------ GIVEN RECORDS

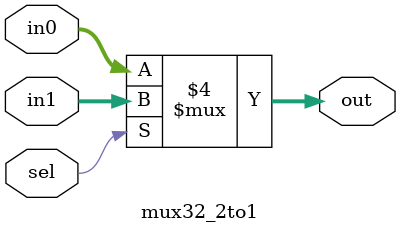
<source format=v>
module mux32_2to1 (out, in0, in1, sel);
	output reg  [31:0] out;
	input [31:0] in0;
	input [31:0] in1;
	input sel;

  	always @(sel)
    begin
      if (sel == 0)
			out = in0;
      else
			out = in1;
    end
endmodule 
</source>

------------
------ GIVEN RECORDS

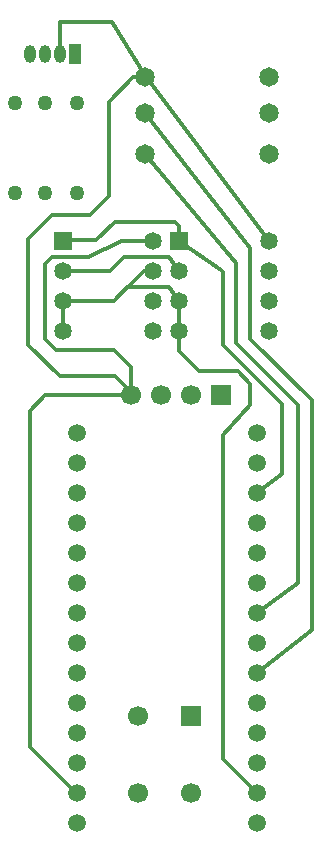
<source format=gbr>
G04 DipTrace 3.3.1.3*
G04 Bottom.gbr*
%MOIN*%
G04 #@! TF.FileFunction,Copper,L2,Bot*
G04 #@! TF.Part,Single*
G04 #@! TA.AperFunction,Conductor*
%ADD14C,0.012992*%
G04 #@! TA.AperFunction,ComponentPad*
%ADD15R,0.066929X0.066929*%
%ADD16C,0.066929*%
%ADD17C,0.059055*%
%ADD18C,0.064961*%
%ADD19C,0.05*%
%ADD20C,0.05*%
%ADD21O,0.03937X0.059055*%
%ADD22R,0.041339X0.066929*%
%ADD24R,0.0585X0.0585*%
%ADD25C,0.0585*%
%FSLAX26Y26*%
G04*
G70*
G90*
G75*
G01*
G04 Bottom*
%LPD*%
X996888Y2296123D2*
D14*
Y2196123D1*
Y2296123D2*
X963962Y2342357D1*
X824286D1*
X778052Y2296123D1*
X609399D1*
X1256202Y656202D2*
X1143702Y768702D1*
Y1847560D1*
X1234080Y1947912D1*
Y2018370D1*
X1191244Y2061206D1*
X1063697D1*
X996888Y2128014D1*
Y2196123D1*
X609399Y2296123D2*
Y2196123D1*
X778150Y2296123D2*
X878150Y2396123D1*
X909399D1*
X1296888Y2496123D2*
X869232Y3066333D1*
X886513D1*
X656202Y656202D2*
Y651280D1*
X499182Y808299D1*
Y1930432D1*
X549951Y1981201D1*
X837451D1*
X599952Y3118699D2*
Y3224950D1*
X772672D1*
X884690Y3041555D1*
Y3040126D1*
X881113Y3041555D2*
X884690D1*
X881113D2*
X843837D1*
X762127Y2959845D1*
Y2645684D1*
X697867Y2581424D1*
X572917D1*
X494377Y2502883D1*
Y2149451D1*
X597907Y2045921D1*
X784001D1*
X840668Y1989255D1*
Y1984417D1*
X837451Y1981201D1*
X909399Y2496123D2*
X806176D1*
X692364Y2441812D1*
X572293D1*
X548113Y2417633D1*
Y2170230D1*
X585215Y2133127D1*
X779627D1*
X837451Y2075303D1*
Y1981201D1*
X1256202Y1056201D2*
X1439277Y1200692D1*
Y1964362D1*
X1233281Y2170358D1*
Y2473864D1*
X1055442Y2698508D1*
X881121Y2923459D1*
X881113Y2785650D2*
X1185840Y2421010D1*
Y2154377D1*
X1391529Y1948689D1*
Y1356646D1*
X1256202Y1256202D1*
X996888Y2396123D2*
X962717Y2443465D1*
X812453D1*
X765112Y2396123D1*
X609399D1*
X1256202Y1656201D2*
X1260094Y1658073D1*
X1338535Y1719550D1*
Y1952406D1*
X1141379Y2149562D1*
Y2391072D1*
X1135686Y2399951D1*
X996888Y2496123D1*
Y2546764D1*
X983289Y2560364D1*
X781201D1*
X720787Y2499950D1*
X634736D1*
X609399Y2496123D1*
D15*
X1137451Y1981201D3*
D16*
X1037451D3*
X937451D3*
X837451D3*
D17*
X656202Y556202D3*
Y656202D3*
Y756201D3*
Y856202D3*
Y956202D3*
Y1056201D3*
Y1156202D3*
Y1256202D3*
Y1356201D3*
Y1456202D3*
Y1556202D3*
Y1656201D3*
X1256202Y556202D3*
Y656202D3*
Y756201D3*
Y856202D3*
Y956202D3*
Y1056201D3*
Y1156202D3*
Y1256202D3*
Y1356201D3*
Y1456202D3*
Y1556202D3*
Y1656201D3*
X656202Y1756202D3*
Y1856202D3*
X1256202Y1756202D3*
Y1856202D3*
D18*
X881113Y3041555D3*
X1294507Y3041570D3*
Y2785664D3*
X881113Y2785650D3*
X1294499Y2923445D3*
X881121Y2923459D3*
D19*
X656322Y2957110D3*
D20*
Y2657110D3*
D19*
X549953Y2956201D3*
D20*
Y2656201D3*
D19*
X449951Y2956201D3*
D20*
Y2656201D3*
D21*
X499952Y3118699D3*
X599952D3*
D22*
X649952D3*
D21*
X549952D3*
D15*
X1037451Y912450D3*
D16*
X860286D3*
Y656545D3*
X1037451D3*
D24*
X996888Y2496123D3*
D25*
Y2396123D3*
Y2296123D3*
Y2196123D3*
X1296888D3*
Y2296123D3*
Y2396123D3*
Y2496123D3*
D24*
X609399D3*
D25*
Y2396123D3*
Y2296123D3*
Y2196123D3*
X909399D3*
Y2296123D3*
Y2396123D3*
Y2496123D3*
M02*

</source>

------------

REQUEST |
Copy out every line from the data above that has "source" in it.

OUTPUT FOR THIS TASK |
<source format=v>
</source>
<source format=gbr>
</source>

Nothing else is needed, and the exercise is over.